Hillbilly Madonna is a masterclass of imagery, point of view, and character in poetry. Like, if you want to get into poetry books, the nuance and essay-like qualities it can bring to life, READ THIS. I’m already a big poetry book fan, so I underlined at least five lines in every poem and I marked up my chapter index because I wanted to make sure I could remember the best poems.
This is an amazing book of poetry. Every poem hits your heart. If you’re from Appalachia, this starts up a vortex of memories. No longer are you just a heel that Vance used to get ahead and get sympathy. You’re actually seen. Sarah Moore Wagner sees you because she was you. If you aren’t from these types of places, I think this could open your eyes. It presents a fact that you can’t homogenize us. Every Appalachia is a different one. West Virginia vs Ohio vs Kentucky….etc.

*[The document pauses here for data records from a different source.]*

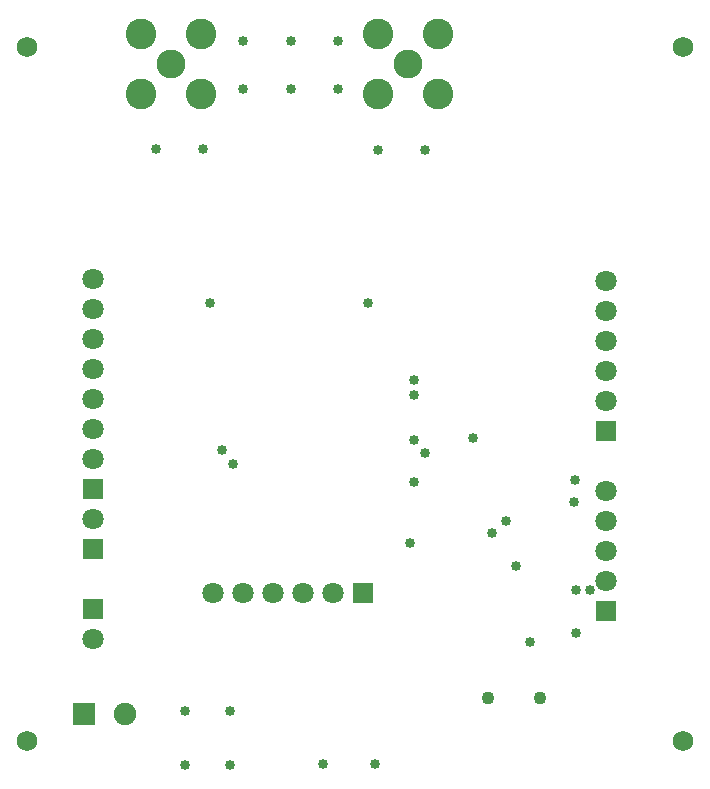
<source format=gbs>
G04*
G04 #@! TF.GenerationSoftware,Altium Limited,Altium NEXUS,2.1.7 (73)*
G04*
G04 Layer_Color=16711935*
%FSLAX44Y44*%
%MOMM*%
G71*
G01*
G75*
%ADD41C,0.8532*%
%ADD42C,1.7272*%
%ADD43C,1.1032*%
%ADD44R,1.8032X1.8032*%
%ADD45C,1.8032*%
%ADD46C,2.6032*%
%ADD47C,2.4532*%
%ADD48R,1.9032X1.9032*%
%ADD49C,1.9032*%
%ADD50R,1.8032X1.8032*%
D41*
X698500Y447040D02*
D03*
X393700Y800100D02*
D03*
X621660Y798830D02*
D03*
X581660D02*
D03*
X433070Y800100D02*
D03*
X547370Y850900D02*
D03*
X508000D02*
D03*
X467360D02*
D03*
X547370Y890900D02*
D03*
X508000D02*
D03*
X467360D02*
D03*
X534670Y279400D02*
D03*
X579120D02*
D03*
X760730Y426720D02*
D03*
X749300Y389890D02*
D03*
Y426720D02*
D03*
X661670Y554990D02*
D03*
X689610Y485140D02*
D03*
X612140Y518160D02*
D03*
X678180Y474980D02*
D03*
X608330Y466090D02*
D03*
X748030Y519430D02*
D03*
X747770Y500640D02*
D03*
X709930Y382270D02*
D03*
X455930Y278130D02*
D03*
Y323850D02*
D03*
X417830Y278130D02*
D03*
Y323850D02*
D03*
X621030Y542290D02*
D03*
X572770Y669290D02*
D03*
X439420D02*
D03*
X449580Y544830D02*
D03*
X458470Y533400D02*
D03*
X612140Y604520D02*
D03*
Y591820D02*
D03*
Y553720D02*
D03*
D42*
X284480Y886460D02*
D03*
X839470D02*
D03*
Y298450D02*
D03*
X284480D02*
D03*
D43*
X718820Y335280D02*
D03*
X674820D02*
D03*
D44*
X340360Y461010D02*
D03*
X774370Y561340D02*
D03*
X340360Y410210D02*
D03*
Y511810D02*
D03*
X774370Y408940D02*
D03*
D45*
X340360Y486410D02*
D03*
X774370Y586740D02*
D03*
Y612140D02*
D03*
Y637540D02*
D03*
Y662940D02*
D03*
Y688340D02*
D03*
X340360Y384810D02*
D03*
Y689610D02*
D03*
Y664210D02*
D03*
Y638810D02*
D03*
Y613410D02*
D03*
Y588010D02*
D03*
Y562610D02*
D03*
Y537210D02*
D03*
X774370Y434340D02*
D03*
Y459740D02*
D03*
Y485140D02*
D03*
Y510540D02*
D03*
X543560Y424180D02*
D03*
X518160D02*
D03*
X492760D02*
D03*
X467360D02*
D03*
X441960D02*
D03*
D46*
X581650Y845970D02*
D03*
Y896770D02*
D03*
X632450D02*
D03*
Y845970D02*
D03*
X381330Y846020D02*
D03*
Y896820D02*
D03*
X432130D02*
D03*
Y846020D02*
D03*
D47*
X607050Y871370D02*
D03*
X406730Y871420D02*
D03*
D48*
X332740Y321310D02*
D03*
D49*
X367740D02*
D03*
D50*
X568960Y424180D02*
D03*
M02*

</source>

“Ultimately, I see this as a book about breaking cycles [of poverty, abuse, addiction, toxic miasms]. For better or worse, I needed to show the cycle in order to get the hope of breaking it to come at the end. We are not chained to our tragedies and weakness.” —Sara Moore Wagner
“When I stop shaking, when you let me sit next to the fire, next to you, you’ll want to ask me how. I’ll only say the word ‘rupture’; my skin is this blank page I fill with batting, wound after wound after wound.” —from “Witch’s Mark”
Favorite Poems: “Fit to Be Tied” “Passing It On” “Girlhood Landscape” “Gross Negligence” “American Anesthetic” “Petrified Figure after CPS” “Witch’s Mark” “Blood from a Turnip” “Birth Story” “Girlhood Schism” “On Cutting Him Off” “Forgetting the Dust of Her” “Scheduled Induction” “Elements of Decay” “Like the World Could Bend and Fall with Us” “Here Is the World Father Built”
There are many poems in this book that kept me. But I tell you, get your hands on this book even if you don't like poetry. The "afterward," which is an interview of Sara Moore Wagner, held me as much as the stronger poems in the collection. Wagner's observations about how women and girls are treated vis-a-vis addiction compared to men are riveting, thoughtful and intelligent.
This is the type of collection where I found myself saying "damn" and looking up from the book at the end of many of the poems. So so good. The poems take us through drug abuse, addiction, and recovery on a personal level, all while showing us the destruction of the opioid crisis on a regional scale.
Thoughtful and heartbreaking. Hopeful yet full of sorrow. If you love poetry, this author will gut you and then hug you. It’s so good. I’m not a writer, but maybe my words made you think this is for you. Check it out.
Some parts of this made me nauseous... I found two of the poems interesting, but most of the others I was not a fan of or the vivid images were unsettling.